The Missing Half of the Story: Why Testosterone Shortages Rarely Make the News

When hormone shortages make the news, the focus is almost always on estrogen. In August 2025, for example, CBC ran a national feature about “worldwide hormone replacement shortages” that covered estradiol products in detail, complete with expert interviews and patient stories. Testosterone shortages — which had already been ongoing for months — were reduced to a single sentence near the end.

That’s not unusual. Over the past decade, coverage of testosterone shortages has remained sparse, even as Canadian pharmacies continue to face recurring supply problems. The result is a skewed public understanding of what’s really happening and who’s affected.

National Shortages Quietly Ignored

Injectable testosterone has gone in and out of shortage in Canada for over a decade — sometimes for months at a time. But when it’s covered at all, it’s often treated as a side note, or folded into stories about gender-affirming care, rather than recognized as a broader supply problem.

This isn’t a niche issue. It’s a recurring national problem.

Who Relies on Testosterone

Testosterone is prescribed in Canada for a wide range of medical reasons, across different patient groups:

  • Primary or secondary hypogonadism: where the body fails to produce sufficient testosterone.
  • Age-related deficiency: which can cause fatigue, mood changes, muscle loss, and low libido. Sometimes called “andropause,” though doctors more accurately refer to it as late-onset hypogonadism.
  • Post-cancer or post-surgical recovery: especially following prostate, testicular, or pituitary treatment.
  • Chronic illness or HIV-related suppression: where long-term disease or medication lowers testosterone production.
  • Low testosterone in women: sometimes prescribed in specific cases, such as after surgical menopause or for sexual health concerns, though less commonly than in men.
  • Gender-affirming therapy: for trans men and some non-binary people as part of ongoing medical care.

While testosterone therapy is an essential part of gender-affirming care, trans and non-binary people represent only a small portion of those who use it.

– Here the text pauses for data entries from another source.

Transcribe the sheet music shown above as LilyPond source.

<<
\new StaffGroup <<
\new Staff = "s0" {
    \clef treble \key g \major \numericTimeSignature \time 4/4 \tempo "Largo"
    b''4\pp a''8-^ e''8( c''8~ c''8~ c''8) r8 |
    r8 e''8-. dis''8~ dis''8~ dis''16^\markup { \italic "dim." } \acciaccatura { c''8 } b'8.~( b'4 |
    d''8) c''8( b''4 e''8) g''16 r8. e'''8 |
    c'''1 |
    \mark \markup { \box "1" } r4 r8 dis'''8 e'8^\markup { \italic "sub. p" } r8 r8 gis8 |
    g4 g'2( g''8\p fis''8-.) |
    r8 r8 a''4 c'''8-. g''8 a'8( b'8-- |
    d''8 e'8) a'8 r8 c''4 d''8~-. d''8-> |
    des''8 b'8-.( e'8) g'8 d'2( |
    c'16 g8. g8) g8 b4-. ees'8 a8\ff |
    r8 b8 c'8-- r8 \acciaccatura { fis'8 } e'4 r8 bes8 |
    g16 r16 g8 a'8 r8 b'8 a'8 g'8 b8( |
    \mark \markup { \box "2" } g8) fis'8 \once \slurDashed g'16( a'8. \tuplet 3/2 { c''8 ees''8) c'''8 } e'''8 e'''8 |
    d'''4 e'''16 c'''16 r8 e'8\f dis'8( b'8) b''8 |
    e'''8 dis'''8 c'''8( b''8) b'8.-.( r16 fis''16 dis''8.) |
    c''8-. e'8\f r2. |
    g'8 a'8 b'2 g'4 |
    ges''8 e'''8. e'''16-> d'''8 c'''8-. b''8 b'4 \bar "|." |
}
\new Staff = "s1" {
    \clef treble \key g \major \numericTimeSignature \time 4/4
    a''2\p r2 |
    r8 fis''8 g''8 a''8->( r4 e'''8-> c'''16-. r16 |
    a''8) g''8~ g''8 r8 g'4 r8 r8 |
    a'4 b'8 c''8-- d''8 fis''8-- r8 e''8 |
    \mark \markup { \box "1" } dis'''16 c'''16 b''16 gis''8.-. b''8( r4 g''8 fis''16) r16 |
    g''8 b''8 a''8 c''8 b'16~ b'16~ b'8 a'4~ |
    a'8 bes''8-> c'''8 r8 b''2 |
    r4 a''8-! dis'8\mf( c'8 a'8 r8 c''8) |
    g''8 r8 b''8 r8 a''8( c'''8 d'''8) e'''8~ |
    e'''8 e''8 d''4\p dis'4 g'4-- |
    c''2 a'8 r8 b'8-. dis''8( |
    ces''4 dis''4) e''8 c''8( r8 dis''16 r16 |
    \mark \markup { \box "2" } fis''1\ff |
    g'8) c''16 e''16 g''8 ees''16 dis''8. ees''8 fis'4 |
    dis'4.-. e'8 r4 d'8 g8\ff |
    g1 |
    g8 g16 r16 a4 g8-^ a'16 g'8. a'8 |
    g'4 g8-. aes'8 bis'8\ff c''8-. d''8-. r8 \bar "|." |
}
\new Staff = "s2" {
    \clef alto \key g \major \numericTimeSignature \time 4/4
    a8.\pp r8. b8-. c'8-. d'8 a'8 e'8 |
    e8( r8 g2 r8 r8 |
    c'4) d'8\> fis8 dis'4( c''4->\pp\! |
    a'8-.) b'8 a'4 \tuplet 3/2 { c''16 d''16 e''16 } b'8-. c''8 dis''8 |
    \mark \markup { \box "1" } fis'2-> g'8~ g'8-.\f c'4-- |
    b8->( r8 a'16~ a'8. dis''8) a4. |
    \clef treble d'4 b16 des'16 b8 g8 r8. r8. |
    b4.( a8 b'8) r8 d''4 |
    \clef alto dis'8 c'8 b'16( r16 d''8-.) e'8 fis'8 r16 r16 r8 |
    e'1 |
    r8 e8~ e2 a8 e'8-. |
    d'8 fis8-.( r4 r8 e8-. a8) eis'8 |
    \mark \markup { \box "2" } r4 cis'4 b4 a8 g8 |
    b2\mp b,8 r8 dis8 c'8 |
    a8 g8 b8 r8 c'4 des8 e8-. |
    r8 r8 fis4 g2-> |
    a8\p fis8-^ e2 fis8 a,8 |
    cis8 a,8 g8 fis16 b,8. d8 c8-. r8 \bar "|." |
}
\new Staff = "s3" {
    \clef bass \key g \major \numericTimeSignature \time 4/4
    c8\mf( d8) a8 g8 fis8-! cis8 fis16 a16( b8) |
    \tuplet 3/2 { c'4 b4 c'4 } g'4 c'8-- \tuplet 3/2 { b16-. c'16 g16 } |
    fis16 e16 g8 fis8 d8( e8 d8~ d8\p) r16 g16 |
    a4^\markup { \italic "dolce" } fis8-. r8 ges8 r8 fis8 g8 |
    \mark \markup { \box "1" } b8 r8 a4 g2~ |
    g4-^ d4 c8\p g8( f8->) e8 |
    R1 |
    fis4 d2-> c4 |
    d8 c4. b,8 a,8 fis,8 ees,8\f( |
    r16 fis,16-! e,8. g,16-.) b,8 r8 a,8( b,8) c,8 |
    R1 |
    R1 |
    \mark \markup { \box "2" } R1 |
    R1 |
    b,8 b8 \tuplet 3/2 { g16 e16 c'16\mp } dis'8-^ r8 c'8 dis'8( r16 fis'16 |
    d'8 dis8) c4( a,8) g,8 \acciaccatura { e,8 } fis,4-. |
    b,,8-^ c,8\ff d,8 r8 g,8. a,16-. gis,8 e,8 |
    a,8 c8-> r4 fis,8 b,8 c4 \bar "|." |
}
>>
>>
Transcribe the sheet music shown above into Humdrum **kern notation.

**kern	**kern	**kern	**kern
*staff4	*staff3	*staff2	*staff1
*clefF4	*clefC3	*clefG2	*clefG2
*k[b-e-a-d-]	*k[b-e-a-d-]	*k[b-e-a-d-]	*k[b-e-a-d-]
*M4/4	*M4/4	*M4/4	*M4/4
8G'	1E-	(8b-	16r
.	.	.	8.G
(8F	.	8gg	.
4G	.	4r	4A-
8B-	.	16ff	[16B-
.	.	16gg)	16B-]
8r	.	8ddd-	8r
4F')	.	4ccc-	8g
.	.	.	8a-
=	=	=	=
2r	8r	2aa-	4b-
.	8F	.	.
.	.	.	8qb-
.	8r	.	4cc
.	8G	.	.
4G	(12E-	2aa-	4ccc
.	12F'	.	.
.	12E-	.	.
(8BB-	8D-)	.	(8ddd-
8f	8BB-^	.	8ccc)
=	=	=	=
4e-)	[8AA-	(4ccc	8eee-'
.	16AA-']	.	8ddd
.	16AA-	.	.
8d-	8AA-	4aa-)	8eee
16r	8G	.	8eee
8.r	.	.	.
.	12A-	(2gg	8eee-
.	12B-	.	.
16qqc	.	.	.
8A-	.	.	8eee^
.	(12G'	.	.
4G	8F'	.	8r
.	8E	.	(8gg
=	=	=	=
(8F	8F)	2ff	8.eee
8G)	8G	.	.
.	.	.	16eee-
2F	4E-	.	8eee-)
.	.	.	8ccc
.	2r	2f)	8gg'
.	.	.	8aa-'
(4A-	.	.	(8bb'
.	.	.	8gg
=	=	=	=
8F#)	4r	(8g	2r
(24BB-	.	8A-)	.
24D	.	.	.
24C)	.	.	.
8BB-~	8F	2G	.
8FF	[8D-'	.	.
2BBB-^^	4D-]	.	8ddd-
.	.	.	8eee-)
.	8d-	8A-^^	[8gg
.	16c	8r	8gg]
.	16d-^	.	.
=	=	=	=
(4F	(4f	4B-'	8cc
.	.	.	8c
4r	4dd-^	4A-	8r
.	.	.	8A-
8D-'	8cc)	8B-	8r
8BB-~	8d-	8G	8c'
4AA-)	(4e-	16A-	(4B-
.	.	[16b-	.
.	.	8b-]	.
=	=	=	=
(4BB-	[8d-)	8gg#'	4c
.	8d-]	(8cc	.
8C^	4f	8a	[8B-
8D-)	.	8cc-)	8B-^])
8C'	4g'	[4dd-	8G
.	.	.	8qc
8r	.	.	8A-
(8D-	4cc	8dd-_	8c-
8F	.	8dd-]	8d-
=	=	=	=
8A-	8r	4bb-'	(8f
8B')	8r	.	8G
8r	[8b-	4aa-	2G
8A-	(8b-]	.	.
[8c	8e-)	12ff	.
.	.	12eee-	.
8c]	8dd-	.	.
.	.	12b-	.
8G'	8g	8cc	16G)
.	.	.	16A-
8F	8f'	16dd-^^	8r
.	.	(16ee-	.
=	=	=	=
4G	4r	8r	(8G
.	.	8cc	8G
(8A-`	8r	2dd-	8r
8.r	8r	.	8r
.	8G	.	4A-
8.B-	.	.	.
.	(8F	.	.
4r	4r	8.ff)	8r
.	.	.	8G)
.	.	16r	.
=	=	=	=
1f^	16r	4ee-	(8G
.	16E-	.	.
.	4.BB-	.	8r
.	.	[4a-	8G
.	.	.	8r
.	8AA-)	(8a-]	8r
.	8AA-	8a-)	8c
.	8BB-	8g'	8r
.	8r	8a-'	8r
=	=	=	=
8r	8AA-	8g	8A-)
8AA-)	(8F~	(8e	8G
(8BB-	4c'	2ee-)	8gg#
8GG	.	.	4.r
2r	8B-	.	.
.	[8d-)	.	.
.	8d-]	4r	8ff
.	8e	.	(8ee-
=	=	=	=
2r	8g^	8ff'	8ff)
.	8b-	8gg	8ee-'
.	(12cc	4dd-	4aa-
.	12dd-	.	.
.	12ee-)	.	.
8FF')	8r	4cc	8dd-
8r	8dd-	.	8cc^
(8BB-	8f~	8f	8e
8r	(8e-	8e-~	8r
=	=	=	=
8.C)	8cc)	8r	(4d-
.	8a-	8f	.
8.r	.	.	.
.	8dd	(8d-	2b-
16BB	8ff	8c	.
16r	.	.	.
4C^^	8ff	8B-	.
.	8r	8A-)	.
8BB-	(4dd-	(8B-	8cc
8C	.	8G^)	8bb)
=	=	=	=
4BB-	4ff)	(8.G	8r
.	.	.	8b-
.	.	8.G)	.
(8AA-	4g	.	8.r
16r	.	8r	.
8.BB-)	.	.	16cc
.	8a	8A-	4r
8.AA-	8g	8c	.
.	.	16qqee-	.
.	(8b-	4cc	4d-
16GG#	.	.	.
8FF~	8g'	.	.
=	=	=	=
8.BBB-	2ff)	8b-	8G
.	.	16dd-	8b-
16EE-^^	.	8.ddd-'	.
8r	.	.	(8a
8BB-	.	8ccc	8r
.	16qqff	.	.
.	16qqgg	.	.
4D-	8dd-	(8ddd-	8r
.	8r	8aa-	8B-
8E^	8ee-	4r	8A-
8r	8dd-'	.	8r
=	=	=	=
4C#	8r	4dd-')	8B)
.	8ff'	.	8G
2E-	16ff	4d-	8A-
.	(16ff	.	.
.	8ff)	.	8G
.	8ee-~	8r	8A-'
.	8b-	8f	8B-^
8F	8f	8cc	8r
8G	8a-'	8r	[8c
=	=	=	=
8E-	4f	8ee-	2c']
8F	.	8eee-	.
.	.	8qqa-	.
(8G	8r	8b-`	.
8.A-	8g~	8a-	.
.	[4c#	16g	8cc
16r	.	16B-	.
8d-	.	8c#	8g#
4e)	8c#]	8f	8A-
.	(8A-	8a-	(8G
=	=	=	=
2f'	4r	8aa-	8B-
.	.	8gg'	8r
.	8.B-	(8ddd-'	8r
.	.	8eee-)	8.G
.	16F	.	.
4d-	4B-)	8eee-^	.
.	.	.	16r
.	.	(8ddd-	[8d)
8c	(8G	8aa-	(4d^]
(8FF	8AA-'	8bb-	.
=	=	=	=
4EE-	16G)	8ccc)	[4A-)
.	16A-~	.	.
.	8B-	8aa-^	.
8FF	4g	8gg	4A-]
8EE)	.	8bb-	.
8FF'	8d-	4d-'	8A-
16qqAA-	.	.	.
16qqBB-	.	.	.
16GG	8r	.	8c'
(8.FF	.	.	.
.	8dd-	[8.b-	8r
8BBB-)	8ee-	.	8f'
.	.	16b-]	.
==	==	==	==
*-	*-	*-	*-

Census data from 2021 show that transgender Canadians make up less than one per cent of the population. Testosterone is also prescribed to some women in specific clinical contexts, though much less commonly. Taken together, these groups represent a minority of overall use, with the majority of testosterone prescriptions going to cisgender men being treated for medically diagnosed hormone deficiency, recovering from cancer or chronic illness, or managing age-related testosterone decline.

Public perception hasn’t caught up. Testosterone is still often associated with bodybuilders or performance enhancement, even though it’s a tightly regulated prescription medication. Health Canada classifies testosterone as a controlled substance, available only with a prescription and used to treat well-established medical conditions.

The Media’s Blind Spot

Health coverage tends to follow what’s getting attention. In recent years, menopause and women’s health have gained long-overdue attention, highlighting gaps in access to care. But that shift has had an unintended side effect: testosterone shortages are often overlooked or treated as a niche topic.

This imbalance creates two false impressions:

  1. That testosterone therapy is primarily a specialized or controversial treatment.
  2. That shortages only affect a small group of people.

In reality, testosterone therapy is common, clinically established, and medically necessary for hundreds of thousands of Canadians. The lack of coverage doesn’t mean the problem is smaller — it just means it’s less visible. It reflects cultural discomfort around men’s health, persistent stereotypes about masculinity, and the mistaken idea that testosterone use is elective rather than essential.

A Shared Supply Problem

Estrogen and testosterone products in Canada share the same vulnerabilities: limited manufacturers, fragile supply chains, and long production timelines. The difference lies in the narrative, not the medicine.

When estrogen products are scarce, it’s framed as a women’s health crisis. When testosterone is scarce, it’s often seen as an isolated inconvenience or a trans health issue. Both framings miss the truth: that these shortages are part of the same fragile pharmaceutical system in Canada that affects all hormone therapies.

If Canada is serious about addressing chronic drug shortages, it needs to look at the full picture. That means recognizing testosterone therapy as essential and mainstream, as a standard part of hormone therapy and overall health care, not a niche treatment. Raising awareness about testosterone shortages ensures that everyone who relies on hormone therapy is included in the national conversation.


Testosterone shortages are not fringe events. They affect a wide range of people across Canada, from cancer survivors to those managing chronic illness, HIV, or age-related hormone loss. They deserve the same level of visibility, empathy, and urgency that other hormone shortages receive.

Appendix: Media Coverage of Testosterone Shortages

Coverage of testosterone shortages in Canada has been limited and fragmented. The few available examples illustrate how rarely these shortages are addressed in mainstream media, and how coverage is often concentrated in specific contexts rather than treated as a wider public health issue.

Most sustained coverage has come from LGBT-focused publications such as Xtra Magazine, where shortages are typically discussed in the context of gender-affirming care. While this reporting is important, it represents only part of the broader population affected by testosterone shortages in Canada.